*** Block opens ***
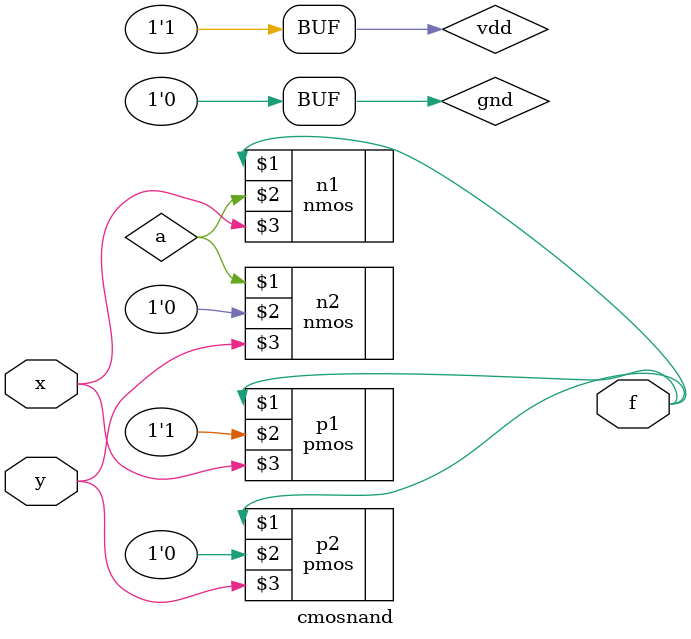
<source format=v>
module cmosnand(x,y,f);

	input x,y;
	output f;
	supply1 vdd;
	supply0 gnd;
	wire a;

	pmos p1(f,vdd,x);
	pmos p2(f,gnd,y);
	nmos n1(f,a,x);
	nmos n2(a,gnd,y);

endmodule
</source>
*** Block closes ***
=== DIRECTIONS FOR THIS TASK ===
Make an exact copy of every line from the one with "pmos p2(f,gnd,y);" to the end of the data, with the first and last of those lines included.

=== WRITTEN REPLY ===
	pmos p2(f,gnd,y);
	nmos n1(f,a,x);
	nmos n2(a,gnd,y);

endmodule
</source>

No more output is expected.